Task objective: Using the listing below, copy exactly each line from the one that has "legume: present [244,531,321,580]" through the one that has "tote bag: none"; omit the pictures.

Records:
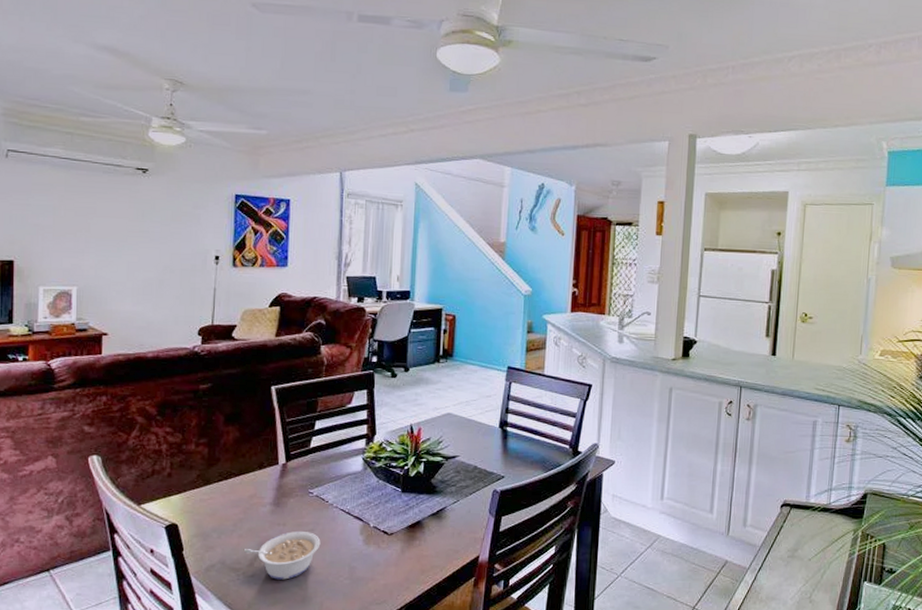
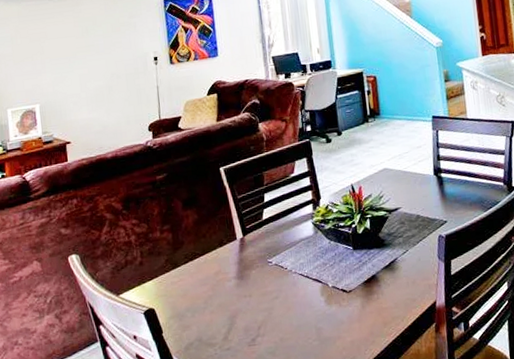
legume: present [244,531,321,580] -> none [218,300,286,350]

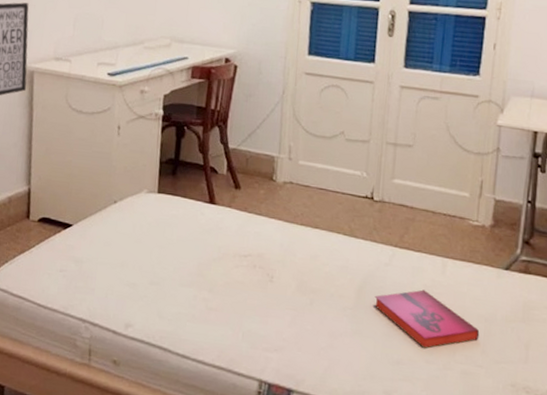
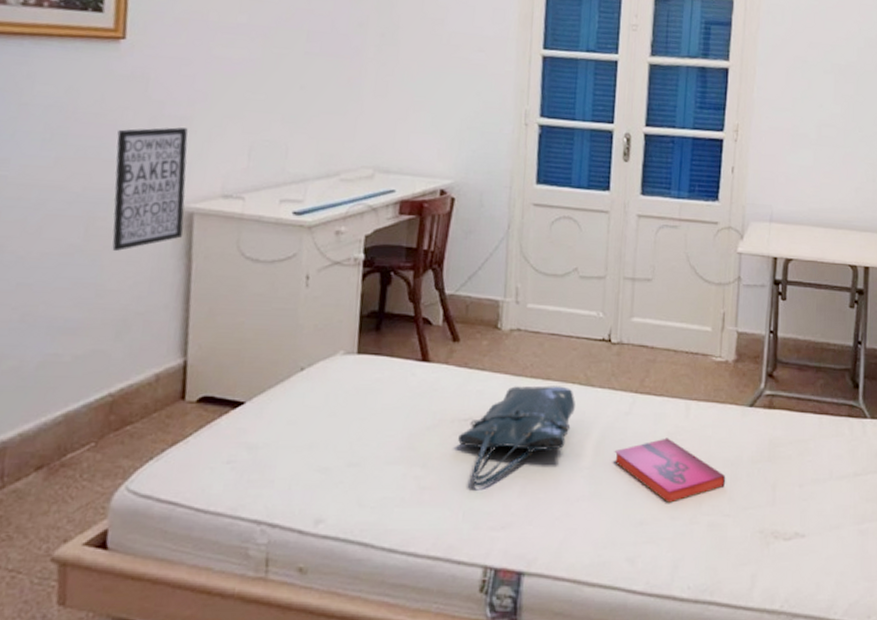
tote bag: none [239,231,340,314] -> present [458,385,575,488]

* * *

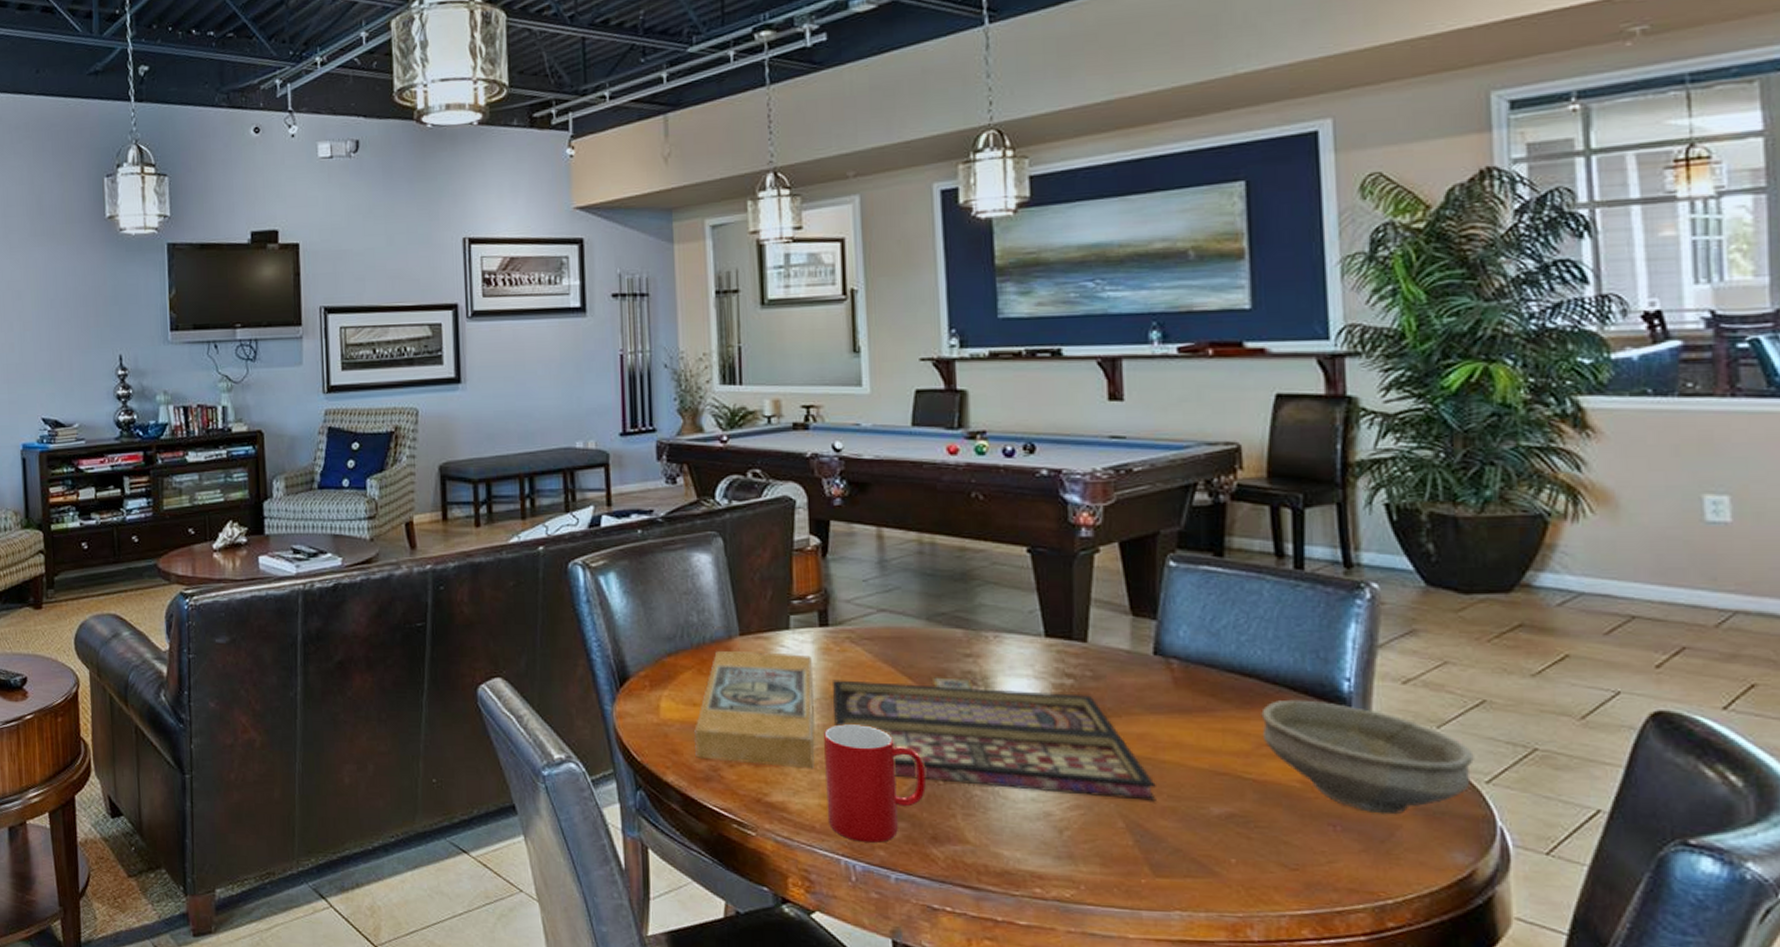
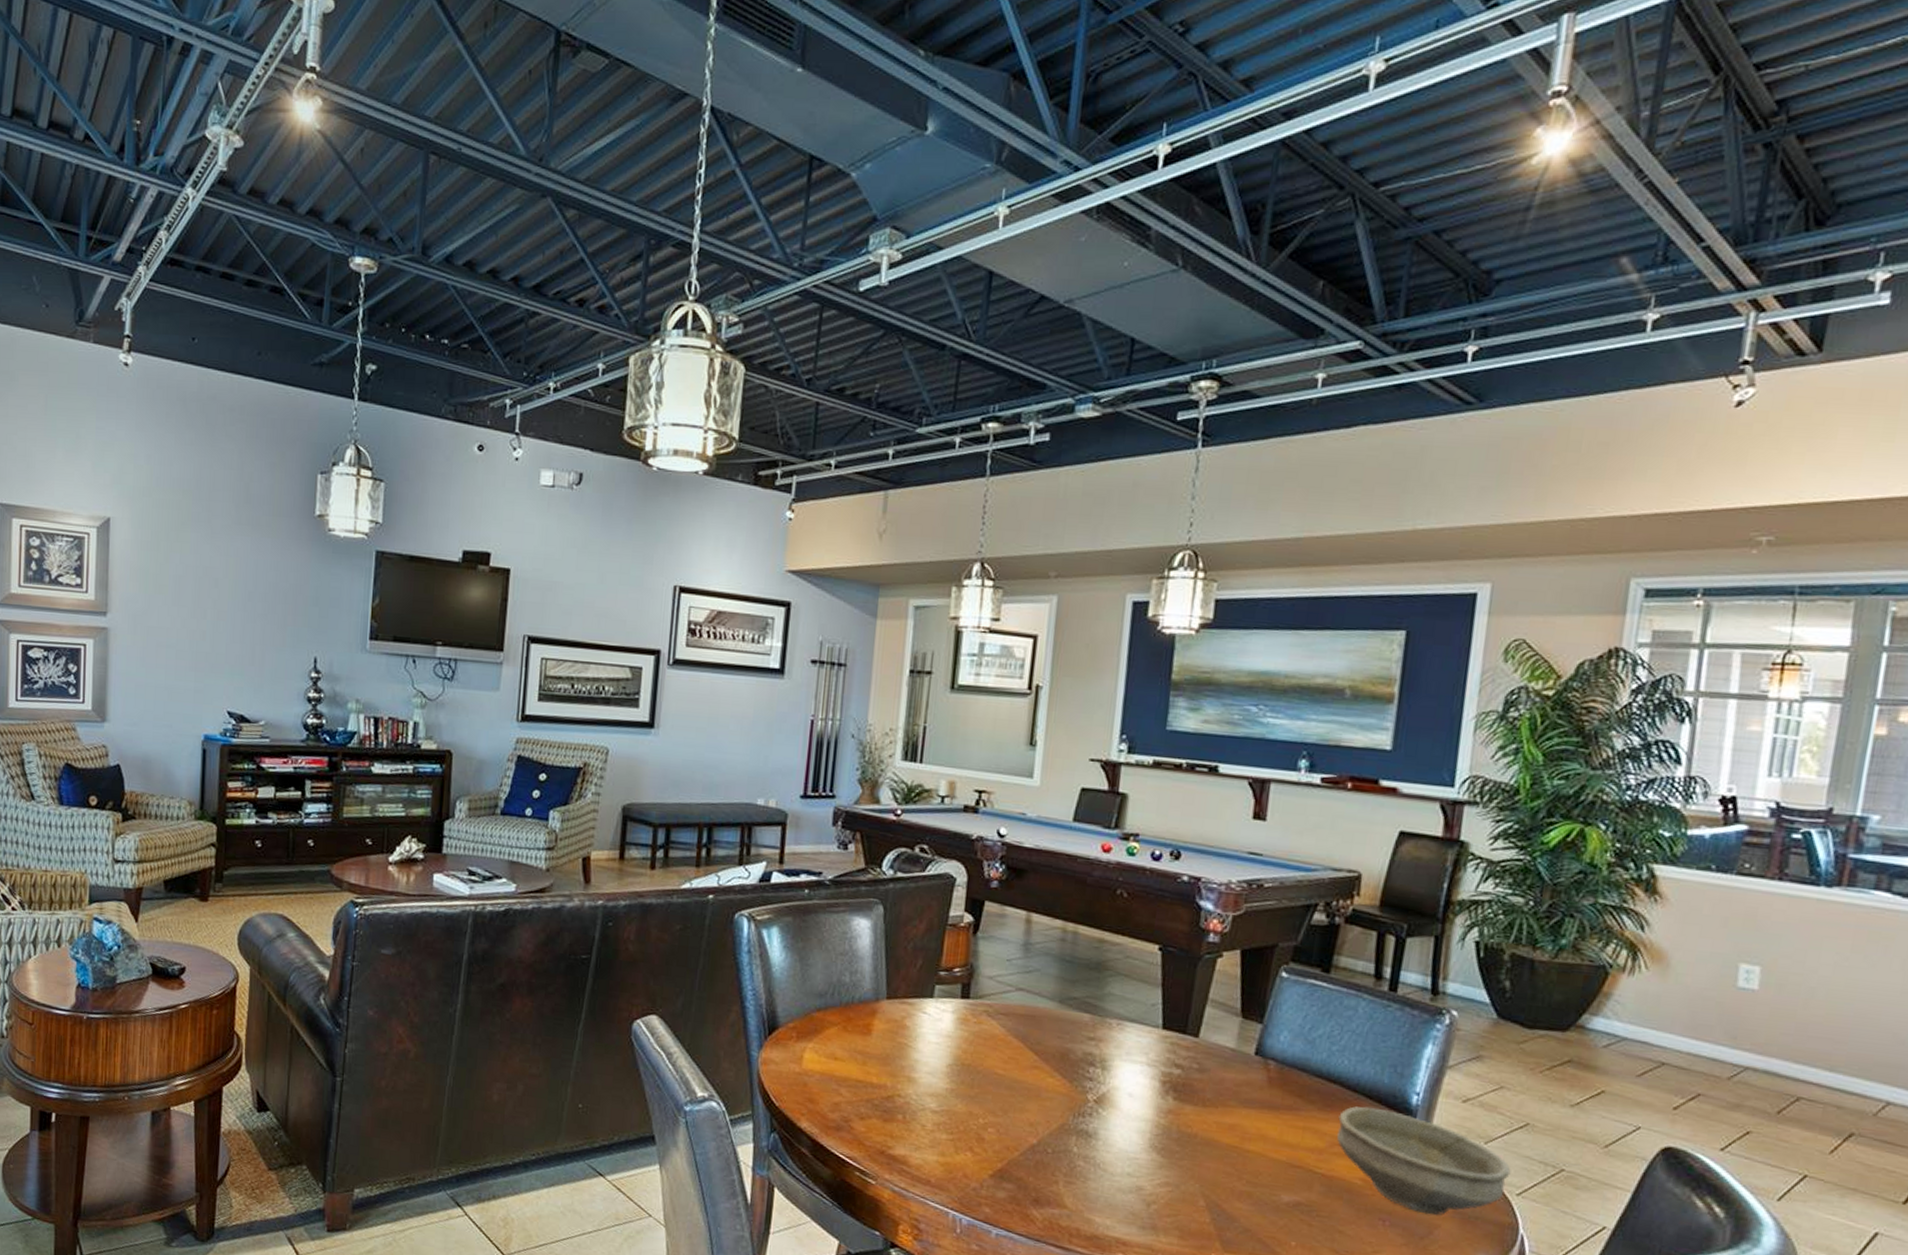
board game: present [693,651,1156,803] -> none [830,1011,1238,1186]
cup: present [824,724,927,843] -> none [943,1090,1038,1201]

Task output:
legume: present [244,531,321,580] -> none [218,300,286,350]

tote bag: none [239,231,340,314] -> present [458,385,575,488]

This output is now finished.